The county did not spend any money on the study, but officials at King County’s Wastewater Treatment Division said they were happy to cooperate because they expected the results to reinforce their message: What goes down the drain has to come out somewhere.
That goes both for pesticides and industrial chemicals as well as vanilla and cinnamon.
“It’s an ability to look at a whole population’s behavior through one pipe,” said Randy Schuman, a county science and technical support manager who helped arrange the wastewater testing.
Keil’s findings present a light side of what scientists say is potentially a serious situation. Scientists at the U.S. Geological Survey and other agencies have documented that antibiotics, contraceptives, perfumes, painkillers, antidepressants and other substances pass through the sewage system into waterways.
King County researchers several years took caffeine measurements to try to learn whether the city’s coffee drinking habits had any effect on the sound. Caffeine was found in more than 160 of 216 samples in water as deep as 640 feet.
“It was everywhere,” Schuman said. “There’s an effect (from) humans on the sound and it’s almost ubiquitous. It’s not just at the end of the (discharge) pipe.”
Voluntary human extinction anyone? LOL.
(Sorry cousin, had to take the potshot at the species … again):(
If you mean by voluntary extinction that people choose to not have children to make the planet a more sustainable place for future generations of other people’s children, well that is always an interesting proposition.
Then there is involuntary, negligent yet very natural extinction. That is what we are doing. We take a dump and we pollute. We walk our dogs and we pollute. We take a pee and we pollute. The water treatment plants can get rid of most of the toxic waste, but the other natural stuff that comes out of us always has its toll on the world. So, I guess as long as we are all full of crap, the place will slowly go to the toilet.
LOL. There’s just some logic that stands on its own, well done. Nothing to add.
But, don’t take me for a total greenie. I think we are totally irresponsible with respect to the environment. Not only do our actions affect the future of the planet, but they also have immediate health implications. I also think though, that from a moral point of view, we have more obligations to our present generation than we do towards the future, unborn ones. So there is a balance. Why should we sacfrice our children for our children’s children’s children.
Necessarily they are intrinsically intertwined. There is no logical means to separate the present tense from the future tense, (failure of the hominid’s cognition via the Humian Inductive Logic Fallacy, i.e. we create causality).

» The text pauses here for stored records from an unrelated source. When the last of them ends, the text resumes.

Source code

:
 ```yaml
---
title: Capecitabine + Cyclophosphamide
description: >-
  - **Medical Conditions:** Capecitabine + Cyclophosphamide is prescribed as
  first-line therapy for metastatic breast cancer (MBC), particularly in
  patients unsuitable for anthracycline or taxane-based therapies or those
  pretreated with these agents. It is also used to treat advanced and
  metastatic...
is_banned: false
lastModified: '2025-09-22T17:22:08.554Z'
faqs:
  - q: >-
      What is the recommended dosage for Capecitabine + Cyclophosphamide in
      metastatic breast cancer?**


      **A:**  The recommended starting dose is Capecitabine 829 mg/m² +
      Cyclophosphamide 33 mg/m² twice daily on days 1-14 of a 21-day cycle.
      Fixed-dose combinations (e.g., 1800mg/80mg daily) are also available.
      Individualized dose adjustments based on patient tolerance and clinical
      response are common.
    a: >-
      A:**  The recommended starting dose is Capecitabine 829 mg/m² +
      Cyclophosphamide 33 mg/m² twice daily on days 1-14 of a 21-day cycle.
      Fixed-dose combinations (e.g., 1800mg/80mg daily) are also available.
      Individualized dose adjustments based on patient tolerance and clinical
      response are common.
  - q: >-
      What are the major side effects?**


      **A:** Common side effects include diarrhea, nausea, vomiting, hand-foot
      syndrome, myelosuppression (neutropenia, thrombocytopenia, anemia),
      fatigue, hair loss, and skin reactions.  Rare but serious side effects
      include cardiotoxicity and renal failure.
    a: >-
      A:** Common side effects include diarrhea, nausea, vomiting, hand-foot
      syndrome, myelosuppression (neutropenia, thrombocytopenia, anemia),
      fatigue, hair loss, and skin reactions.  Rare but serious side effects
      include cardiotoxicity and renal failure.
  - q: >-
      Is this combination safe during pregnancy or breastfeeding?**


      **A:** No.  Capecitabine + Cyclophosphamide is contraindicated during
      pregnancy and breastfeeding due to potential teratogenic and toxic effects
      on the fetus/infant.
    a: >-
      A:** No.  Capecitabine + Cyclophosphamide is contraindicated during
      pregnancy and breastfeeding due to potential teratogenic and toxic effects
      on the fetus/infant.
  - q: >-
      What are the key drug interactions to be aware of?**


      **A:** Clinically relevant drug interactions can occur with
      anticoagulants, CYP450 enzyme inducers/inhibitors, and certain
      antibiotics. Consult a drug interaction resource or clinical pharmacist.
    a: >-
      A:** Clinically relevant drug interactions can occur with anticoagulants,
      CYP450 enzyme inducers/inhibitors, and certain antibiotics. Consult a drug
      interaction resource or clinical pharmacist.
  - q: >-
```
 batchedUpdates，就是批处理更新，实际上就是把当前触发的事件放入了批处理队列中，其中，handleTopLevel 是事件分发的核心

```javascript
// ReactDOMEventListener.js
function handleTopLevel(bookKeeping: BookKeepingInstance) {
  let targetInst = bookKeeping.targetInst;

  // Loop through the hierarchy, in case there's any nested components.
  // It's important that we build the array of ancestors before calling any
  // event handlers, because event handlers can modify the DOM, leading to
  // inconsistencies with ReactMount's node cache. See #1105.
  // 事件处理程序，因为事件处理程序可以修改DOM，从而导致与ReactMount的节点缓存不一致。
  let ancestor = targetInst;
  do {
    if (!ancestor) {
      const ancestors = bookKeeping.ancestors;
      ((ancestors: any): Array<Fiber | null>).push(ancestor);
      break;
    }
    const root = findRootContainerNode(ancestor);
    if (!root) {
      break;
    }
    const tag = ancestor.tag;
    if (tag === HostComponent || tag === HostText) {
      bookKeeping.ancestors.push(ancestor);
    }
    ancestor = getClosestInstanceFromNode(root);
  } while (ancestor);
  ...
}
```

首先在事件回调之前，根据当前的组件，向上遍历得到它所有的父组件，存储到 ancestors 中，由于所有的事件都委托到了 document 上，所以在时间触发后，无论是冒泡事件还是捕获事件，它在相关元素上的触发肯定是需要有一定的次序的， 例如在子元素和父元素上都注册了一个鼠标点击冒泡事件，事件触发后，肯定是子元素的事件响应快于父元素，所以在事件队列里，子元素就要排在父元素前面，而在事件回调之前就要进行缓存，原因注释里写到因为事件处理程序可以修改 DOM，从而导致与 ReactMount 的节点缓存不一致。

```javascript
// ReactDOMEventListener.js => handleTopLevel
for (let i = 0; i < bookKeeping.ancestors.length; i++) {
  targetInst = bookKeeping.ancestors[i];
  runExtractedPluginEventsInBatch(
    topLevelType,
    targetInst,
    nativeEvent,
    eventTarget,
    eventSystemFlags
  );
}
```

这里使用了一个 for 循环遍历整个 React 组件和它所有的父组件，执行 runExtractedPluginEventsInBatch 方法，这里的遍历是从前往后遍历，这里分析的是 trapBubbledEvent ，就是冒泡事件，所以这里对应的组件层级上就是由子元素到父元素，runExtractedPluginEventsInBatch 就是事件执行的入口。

The problem with the hominid is providence. As the praedatorius culminis of myriad creation, we are the defacto keepers of the equilibrium of the global environment. It has little to do, in fact, with being “a greenie”. Much like the virus, we work to undo our host, and leave ourselves no out.
What we do today will only exponentiate, under population stress and hominid ignorance, the expedience of the morrow’s demise.
Logically and reasonably, they are one and the same.